It’s never too late to heed the call.
After college I spent nearly three decades in the corporate world, working for big media on the publishing side. All powerful, successful companies, headquartered in places like New York, Burbank, and points in between. My thing was marketing, advertising, sales management and general management. In fairness, there were some very good years.
But nothing lasts forever, and in the end, after one too many sales, mergers, and acquisitions, I walked away … having had about all the corporate fun I could stand, you might say.
Few thought the newspaper business, struggling and under siege, would ever recover. Many branded it a dying industry and called it a dinosaur.
Still others said it was already dead.
There was no shortage of opinions, but three things were painfully clear and inarguably true:
Newspapers would never again have the near exclusive relationship they’d too often taken for granted with their readers. At least not on the scale they’d enjoyed for so long.

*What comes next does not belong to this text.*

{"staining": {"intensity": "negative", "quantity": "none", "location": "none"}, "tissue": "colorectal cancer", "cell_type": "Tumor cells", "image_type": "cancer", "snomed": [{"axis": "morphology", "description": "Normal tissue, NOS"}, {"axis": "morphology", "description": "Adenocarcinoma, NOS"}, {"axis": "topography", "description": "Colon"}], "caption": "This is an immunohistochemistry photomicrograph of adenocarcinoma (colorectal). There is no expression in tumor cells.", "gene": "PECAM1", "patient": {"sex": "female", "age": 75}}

No longer an indispensible news source and with fewer and fewer readers by the day, newpapers were simply no longer all that relevant. Even the best and the brightest running the biggest and most successful newspapers had no real idea how to remain prominent players in a new age that had passed them by.
Today, we want our news and entertainment instantly, not tomorrow morning.
No escaping the fact that the glory days had up and gone, and were gone for good. For me, it just wasn’t fun anymore.
Experiencing a shifting business paradigm first-hand is both scary and exhilirating, but it’s also a rare chance for personal reinvention.
But what next? What do I want?
I wanted most to rediscover the passion the corporate world so easily crushes. And to embrace something deep inside I’d been ignoring for most of life.
Writing is in the blood and deeply-rooted in our family. We’re a family of writers. Our father taught us, we taught our kids, and so it continues.
My dad wrote a couple of books, my sister has written professionally for years, and although, until the last few years, most of my own writing was business oriented, I’ve always written.
Dad’s innovative treatment of world history – now there’s a big subject – was published by one of the most esteemed houses in the industry, Simon & Schuster. His dream, rightfully, was for it to be recognized as the unique reference tool he had created it to be, and to find a home in the library of every school in America. It made perfect sense, his publisher agreed, but the promised promotion never materialized.
For my dad, what should have been, never was.
Back then I couldn’t fully understand how disappointed he must have been. How hard he’d worked, how big he’d dreamed. How deeply it must have hurt.
Authors with books that go unpromoted by their publishers are hardly members of an exclusive club.
Boy, do I get it.
My dad had no other path, he couldn’t do much about it in those days.
Thankfully, that isn’t the case today. What you’re reading is testament to a world full of amazing new tools, and bold, new possibilities.
The shock is discovering that following the path leads to yet another jugular paradigm shift. It couldn’t be more personal.
Or more of a roller coaster. I’m talking about coming to terms with what it means, deciding what to do, figuring out how to go about it, and then getting started.
Then, having done all that, came the final realization that is the very biggest of all:
Winning, and success, are very different beasts from when it all began.
I want people to read my thrillers, and the emphasis is readers over dollars.
I hope the pages turn and you enjoy good reads.
And at the end will consider it time well spent.
Along the way, and starting right here, I’m also hoping for a new kind of communication between readers and writers, and writers and writers.
Please accept my thanks for checking us out and for reading.
And to all the kindred spirits who, for whatever reasons are driven to follow similar dreams, I hope that your visit here offers you a little shelter from the storm and encouragement to keep going.